DATA EXTRACTS: Begin

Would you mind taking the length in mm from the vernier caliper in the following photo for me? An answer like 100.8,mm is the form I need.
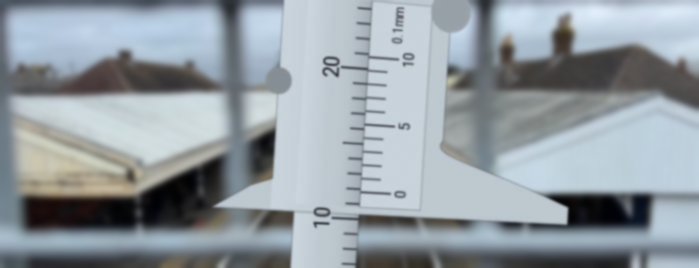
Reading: 11.8,mm
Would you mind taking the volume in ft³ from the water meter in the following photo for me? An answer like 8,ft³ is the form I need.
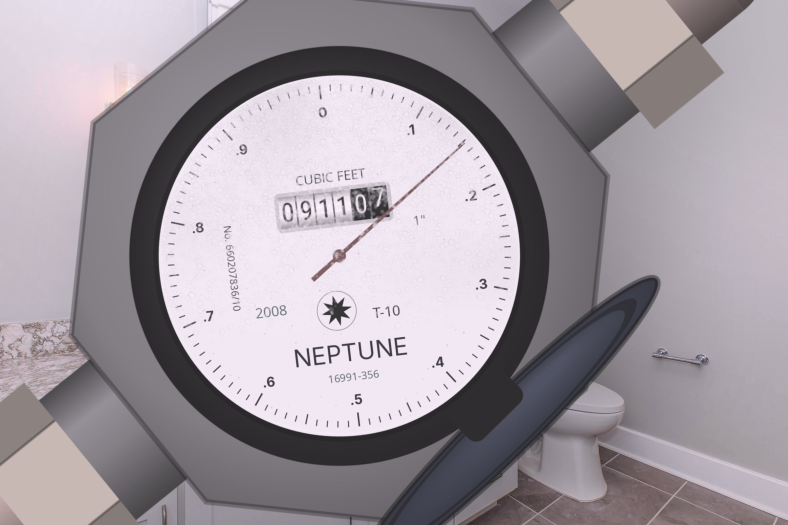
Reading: 91107.15,ft³
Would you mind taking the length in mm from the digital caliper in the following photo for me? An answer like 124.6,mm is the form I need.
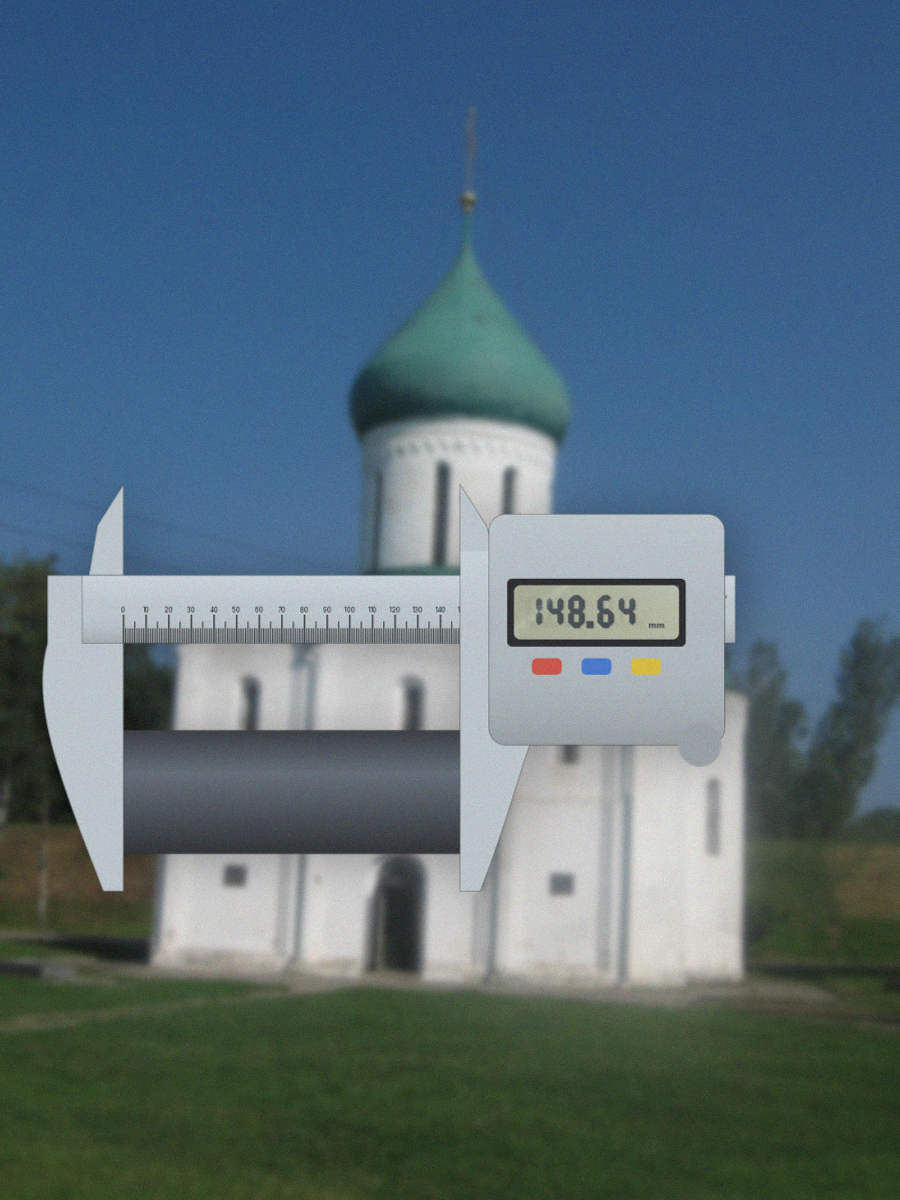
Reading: 148.64,mm
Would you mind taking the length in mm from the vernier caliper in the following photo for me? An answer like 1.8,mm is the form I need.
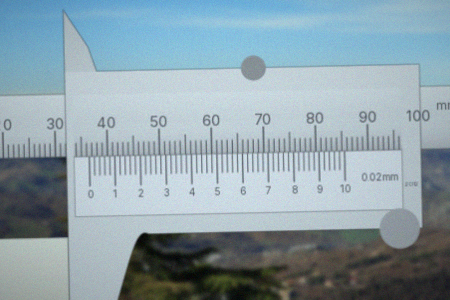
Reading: 36.5,mm
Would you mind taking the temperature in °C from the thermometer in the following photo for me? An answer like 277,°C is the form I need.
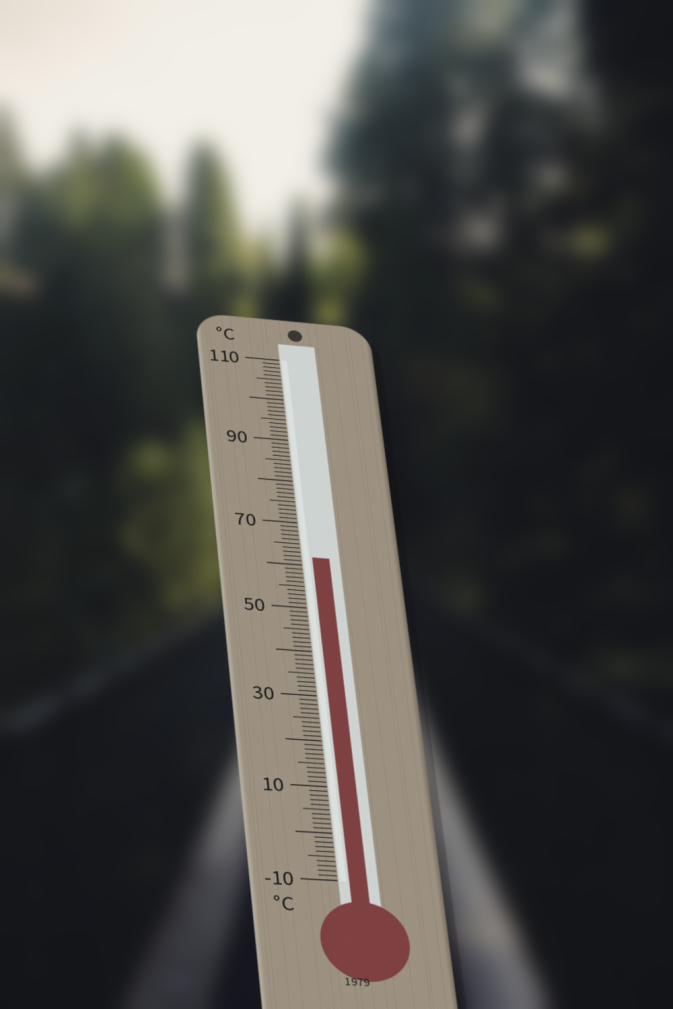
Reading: 62,°C
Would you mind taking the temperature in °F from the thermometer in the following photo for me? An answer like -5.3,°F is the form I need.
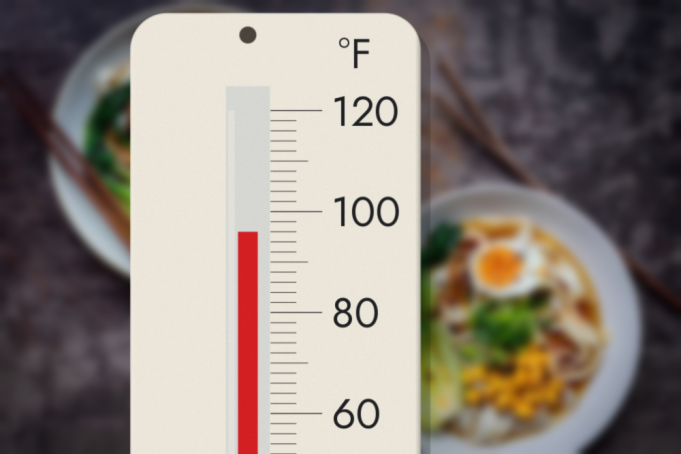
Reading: 96,°F
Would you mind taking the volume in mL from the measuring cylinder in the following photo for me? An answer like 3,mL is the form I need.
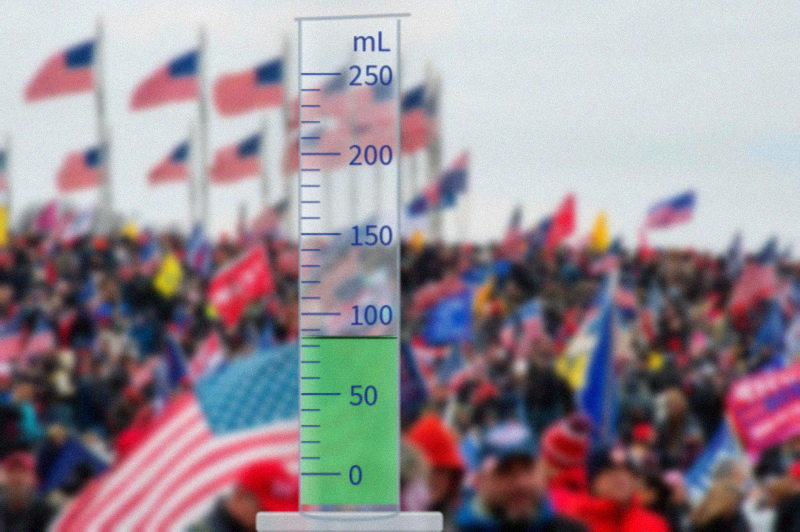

DATA EXTRACTS: End

Update the listing above by replacing every "following photo" with "attached image" and leaving everything else unchanged. Leave the pictures out of your version.

• _REPLY TO THE EXERCISE_:
Would you mind taking the length in mm from the vernier caliper in the attached image for me? An answer like 100.8,mm is the form I need.
Reading: 11.8,mm
Would you mind taking the volume in ft³ from the water meter in the attached image for me? An answer like 8,ft³ is the form I need.
Reading: 91107.15,ft³
Would you mind taking the length in mm from the digital caliper in the attached image for me? An answer like 124.6,mm is the form I need.
Reading: 148.64,mm
Would you mind taking the length in mm from the vernier caliper in the attached image for me? An answer like 1.8,mm is the form I need.
Reading: 36.5,mm
Would you mind taking the temperature in °C from the thermometer in the attached image for me? An answer like 277,°C is the form I need.
Reading: 62,°C
Would you mind taking the temperature in °F from the thermometer in the attached image for me? An answer like -5.3,°F is the form I need.
Reading: 96,°F
Would you mind taking the volume in mL from the measuring cylinder in the attached image for me? An answer like 3,mL is the form I need.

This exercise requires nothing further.